Would you please copy each line of the data in which the string "Kiefer" occurs?

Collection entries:
####
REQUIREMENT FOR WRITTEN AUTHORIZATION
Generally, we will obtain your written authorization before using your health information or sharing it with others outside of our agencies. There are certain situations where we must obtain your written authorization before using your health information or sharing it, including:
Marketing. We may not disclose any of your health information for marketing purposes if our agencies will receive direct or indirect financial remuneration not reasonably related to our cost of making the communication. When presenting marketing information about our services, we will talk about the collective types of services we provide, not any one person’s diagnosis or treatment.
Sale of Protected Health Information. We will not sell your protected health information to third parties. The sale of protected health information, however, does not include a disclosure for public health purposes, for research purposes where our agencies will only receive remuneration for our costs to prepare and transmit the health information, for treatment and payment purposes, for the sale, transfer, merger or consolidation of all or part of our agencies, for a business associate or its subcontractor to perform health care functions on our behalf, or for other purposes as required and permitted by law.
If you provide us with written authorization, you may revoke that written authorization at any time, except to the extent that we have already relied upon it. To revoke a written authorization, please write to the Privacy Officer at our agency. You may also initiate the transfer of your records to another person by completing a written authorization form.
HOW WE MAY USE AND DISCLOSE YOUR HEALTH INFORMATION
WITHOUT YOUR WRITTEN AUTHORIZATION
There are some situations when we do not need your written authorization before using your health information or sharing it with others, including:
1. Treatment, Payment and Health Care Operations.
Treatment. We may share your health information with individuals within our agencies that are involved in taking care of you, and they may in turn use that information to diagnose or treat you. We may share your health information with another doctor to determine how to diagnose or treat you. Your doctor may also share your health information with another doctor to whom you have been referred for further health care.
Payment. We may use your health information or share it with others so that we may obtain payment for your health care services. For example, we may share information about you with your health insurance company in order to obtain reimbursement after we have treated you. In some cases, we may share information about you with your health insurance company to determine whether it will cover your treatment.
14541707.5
####
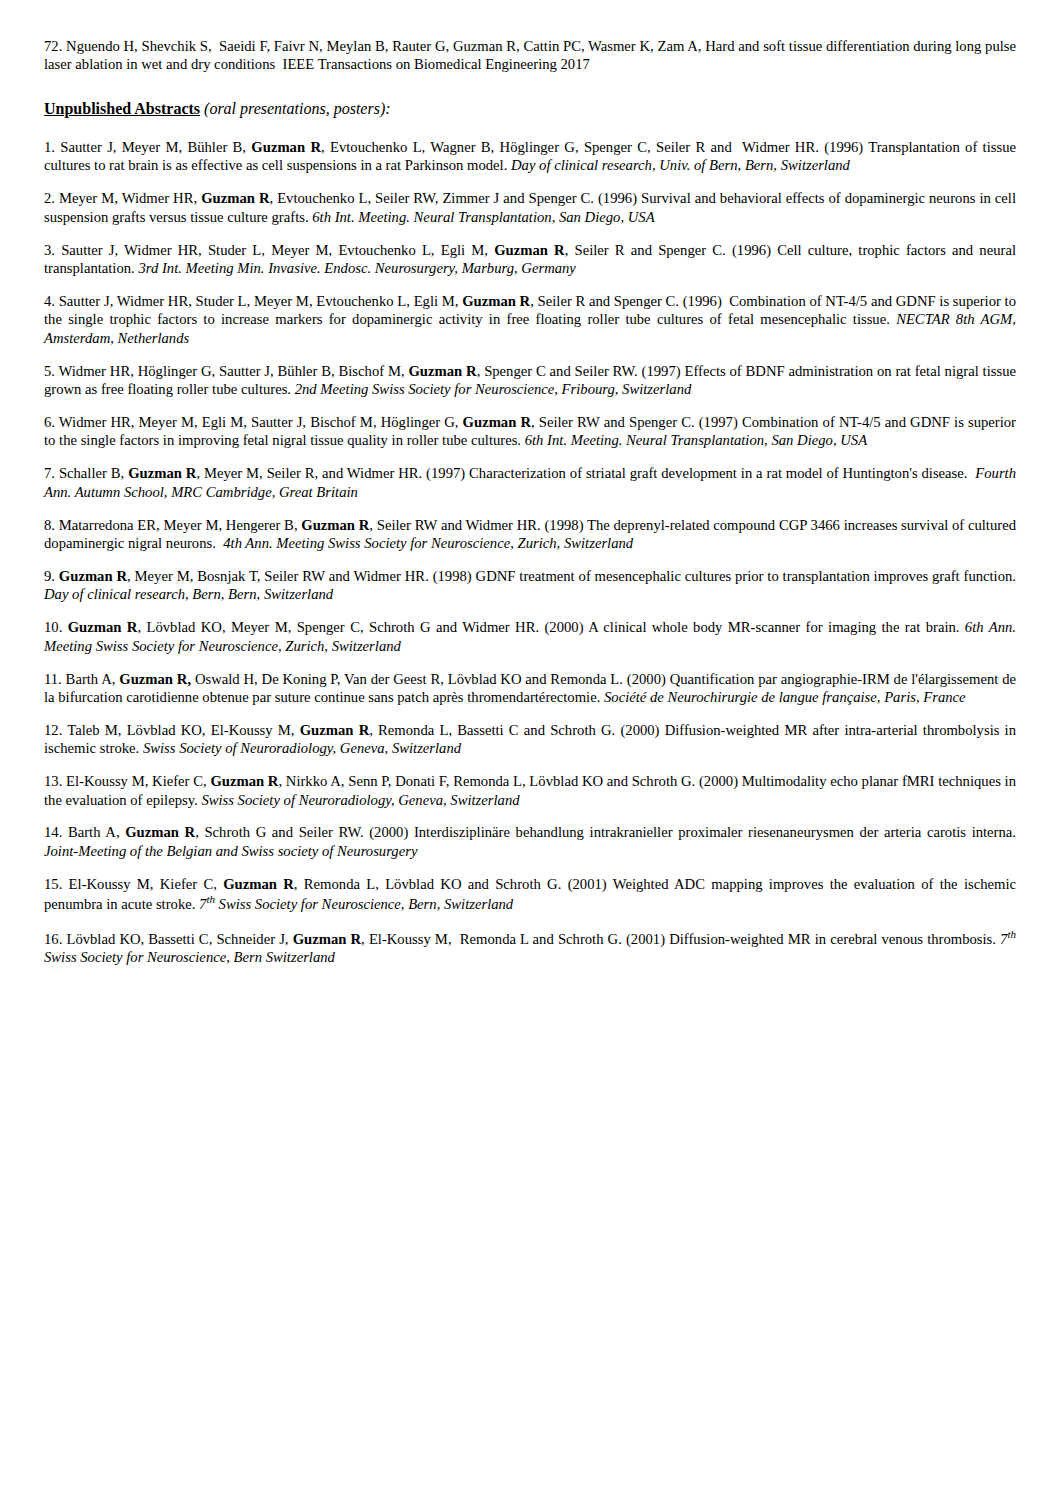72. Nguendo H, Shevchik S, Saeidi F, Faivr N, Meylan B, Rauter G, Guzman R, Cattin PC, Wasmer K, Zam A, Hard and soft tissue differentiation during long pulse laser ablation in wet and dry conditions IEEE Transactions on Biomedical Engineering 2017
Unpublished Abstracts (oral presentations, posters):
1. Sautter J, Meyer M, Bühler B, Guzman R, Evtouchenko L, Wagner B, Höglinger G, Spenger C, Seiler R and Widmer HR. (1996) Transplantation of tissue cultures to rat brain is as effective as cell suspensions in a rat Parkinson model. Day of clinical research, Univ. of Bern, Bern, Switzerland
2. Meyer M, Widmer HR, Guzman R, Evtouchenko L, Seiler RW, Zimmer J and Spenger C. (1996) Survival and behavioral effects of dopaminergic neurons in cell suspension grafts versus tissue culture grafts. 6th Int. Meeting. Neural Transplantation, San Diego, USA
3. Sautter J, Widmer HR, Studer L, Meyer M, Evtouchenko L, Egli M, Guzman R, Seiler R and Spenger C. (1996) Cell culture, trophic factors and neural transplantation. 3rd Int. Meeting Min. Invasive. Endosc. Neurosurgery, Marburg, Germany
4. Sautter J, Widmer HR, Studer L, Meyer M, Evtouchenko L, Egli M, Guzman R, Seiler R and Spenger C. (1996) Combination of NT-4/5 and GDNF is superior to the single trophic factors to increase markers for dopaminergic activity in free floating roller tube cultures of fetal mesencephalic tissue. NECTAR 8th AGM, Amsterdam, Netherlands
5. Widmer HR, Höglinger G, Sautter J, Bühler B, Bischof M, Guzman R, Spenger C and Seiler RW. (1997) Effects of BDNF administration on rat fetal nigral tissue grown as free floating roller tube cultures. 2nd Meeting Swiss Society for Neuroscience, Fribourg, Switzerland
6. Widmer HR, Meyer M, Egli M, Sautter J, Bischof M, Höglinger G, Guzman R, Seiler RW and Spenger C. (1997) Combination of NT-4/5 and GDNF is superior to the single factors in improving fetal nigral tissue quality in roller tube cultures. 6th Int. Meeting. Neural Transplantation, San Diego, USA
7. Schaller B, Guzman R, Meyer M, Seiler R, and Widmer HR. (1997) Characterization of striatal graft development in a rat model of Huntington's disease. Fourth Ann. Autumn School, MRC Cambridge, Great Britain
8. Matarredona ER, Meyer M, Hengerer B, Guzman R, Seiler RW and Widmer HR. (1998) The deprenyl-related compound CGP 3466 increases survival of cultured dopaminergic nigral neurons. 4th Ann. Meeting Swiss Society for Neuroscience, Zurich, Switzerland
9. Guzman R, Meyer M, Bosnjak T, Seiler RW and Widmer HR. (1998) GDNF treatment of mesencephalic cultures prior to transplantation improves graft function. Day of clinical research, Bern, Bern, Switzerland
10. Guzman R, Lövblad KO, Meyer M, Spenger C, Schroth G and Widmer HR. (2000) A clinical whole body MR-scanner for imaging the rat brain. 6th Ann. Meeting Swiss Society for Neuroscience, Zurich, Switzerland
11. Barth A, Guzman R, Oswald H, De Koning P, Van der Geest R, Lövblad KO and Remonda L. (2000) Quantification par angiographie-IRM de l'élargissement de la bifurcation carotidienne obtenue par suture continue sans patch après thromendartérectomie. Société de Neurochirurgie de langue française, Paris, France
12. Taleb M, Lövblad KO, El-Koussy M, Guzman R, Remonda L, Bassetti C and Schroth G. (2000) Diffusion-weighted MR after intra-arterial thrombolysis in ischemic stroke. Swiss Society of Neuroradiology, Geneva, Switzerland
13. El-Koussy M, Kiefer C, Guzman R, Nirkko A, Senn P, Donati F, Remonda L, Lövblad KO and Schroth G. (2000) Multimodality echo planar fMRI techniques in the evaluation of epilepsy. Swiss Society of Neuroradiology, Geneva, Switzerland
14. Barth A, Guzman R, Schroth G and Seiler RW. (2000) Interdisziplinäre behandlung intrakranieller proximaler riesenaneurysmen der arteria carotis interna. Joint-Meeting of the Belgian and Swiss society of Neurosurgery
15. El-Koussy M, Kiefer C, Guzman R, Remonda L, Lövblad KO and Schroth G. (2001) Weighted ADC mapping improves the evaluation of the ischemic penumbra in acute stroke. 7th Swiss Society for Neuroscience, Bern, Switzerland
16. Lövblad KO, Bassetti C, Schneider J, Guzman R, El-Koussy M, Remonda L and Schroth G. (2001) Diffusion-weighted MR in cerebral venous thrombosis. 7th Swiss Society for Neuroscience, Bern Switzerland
####
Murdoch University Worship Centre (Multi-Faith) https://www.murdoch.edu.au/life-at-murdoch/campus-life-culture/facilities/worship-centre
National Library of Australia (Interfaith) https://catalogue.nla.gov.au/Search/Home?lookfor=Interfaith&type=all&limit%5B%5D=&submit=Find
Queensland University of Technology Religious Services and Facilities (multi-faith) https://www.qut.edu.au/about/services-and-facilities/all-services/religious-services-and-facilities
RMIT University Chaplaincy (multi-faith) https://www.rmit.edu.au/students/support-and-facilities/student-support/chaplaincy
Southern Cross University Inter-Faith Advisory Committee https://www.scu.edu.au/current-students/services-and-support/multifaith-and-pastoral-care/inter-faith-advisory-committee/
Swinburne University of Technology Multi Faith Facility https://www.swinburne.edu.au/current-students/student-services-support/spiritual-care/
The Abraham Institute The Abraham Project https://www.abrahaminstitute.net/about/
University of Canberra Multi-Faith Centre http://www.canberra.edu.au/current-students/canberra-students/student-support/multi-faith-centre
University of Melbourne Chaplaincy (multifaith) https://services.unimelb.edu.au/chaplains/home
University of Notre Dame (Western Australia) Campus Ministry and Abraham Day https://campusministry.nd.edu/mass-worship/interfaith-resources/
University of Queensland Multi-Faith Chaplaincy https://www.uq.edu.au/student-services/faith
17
####
> _Exercise answer_
13. El-Koussy M, Kiefer C, Guzman R, Nirkko A, Senn P, Donati F, Remonda L, Lövblad KO and Schroth G. (2000) Multimodality echo planar fMRI techniques in the evaluation of epilepsy. Swiss Society of Neuroradiology, Geneva, Switzerland
15. El-Koussy M, Kiefer C, Guzman R, Remonda L, Lövblad KO and Schroth G. (2001) Weighted ADC mapping improves the evaluation of the ischemic penumbra in acute stroke. 7th Swiss Society for Neuroscience, Bern, Switzerland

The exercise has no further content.